What words did you need to hear as you explored your identity?
These words from Ocean Vuong really stood out to me when I first read them. He says, “Being queer saved my life. Often we see queerness as deprivation. But when I look at my life, I saw that queerness demanded an alternative innovation from me… it made me ask, ‘Is this enough for me?’” I think he speaks to this power and total beauty in deciding to take an alternative path, to actually say no to certain fixed structures or expectations around you. I’ve found this type of rebellious or “innovative” thinking to be crucial and transformative in my existence as a person and also as a creative. It’s so liberating to say “this is what I want, and it’s different from what you might think I want.” It applies to love and partnership, and it applies so vastly beyond as well – to my career, to my community and friendships, etc. And I’m not saying that I’m super far out or particularly unique. All things considered, I’ve lived a pretty normal life. But I think when I accepted and understood myself as queer, it opened up another world of possibilities in how I defined myself and what my life could become. And that’s a beautiful thing.
What is your vision for a more just music industry?
Ooh great question. It’s so tough because the music industry is currently so steeped in structures of power. I would like to see more gender non-conforming folks, women, people of color, trans and queer people in positions of creative agency. This means the producers, the mastering engineers, the publishing houses, the record labels. I’d also like to create and participate in spaces in the music industry where community and creativity is the focal point. The word “industry” feels strange to me here – it implies that music is a commodity or an economic good. And of course it is, there’s no denying that. But at its genesis, it’s a creative act, and one of self-expression and human connection. So I’d like to participate in spaces that empower and support underrepresented voices in their/our process of music making, and to promote the creation of genuine songs and art without the pressures of the industry looming.

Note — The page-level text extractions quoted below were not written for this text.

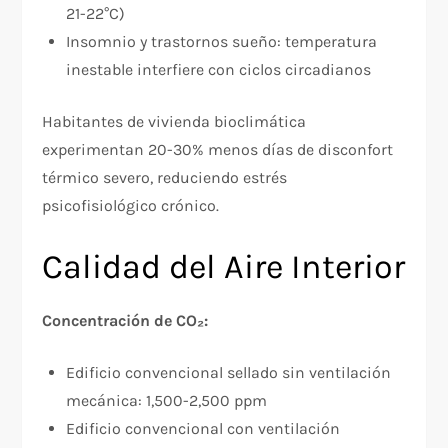
21-22°C)
Insomnio y trastornos sueño: temperatura
inestable interfiere con ciclos circadianos
Habitantes de vivienda bioclimática
experimentan 20-30% menos días de disconfort
térmico severo, reduciendo estrés
psicofisiológico crónico.
Calidad del Aire Interior
Concentración de CO₂:
Edificio convencional sellado sin ventilación
mecánica: 1,500-2,500 ppm
Edificio convencional con ventilación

What’s the first concert you ever attended? What do you remember about it?
The first concert I ever attended was The Rolling Stones at Fenway Park in 2005. It was incredible and totally terrifying. I was ten years old. My brother and dad were going to the show, and my mom and I were planning to just walk around Boston that night and hang out in our hotel room. But my mom loves a good concert and is a Stones fan, and she said, “why don’t we just walk by Fenway and see if we can hear the music.” Long story short, we ended up getting two free tickets from these dudes who were giving theirs away. I walked into the sea of people and loved it. I looked over at my mom and she was almost unrecognizable, singing “she’s so cold she’s so coldddd”. I got beer spilled on me, my legs were tired, and I saw a girl almost fall from the stadium rafters. But I’ll never forget hearing 30,000 people singing the same words and the pulse of the music. I was hooked.
From Both Eyes by Nan Macmillan will be out on March 8th, 2024.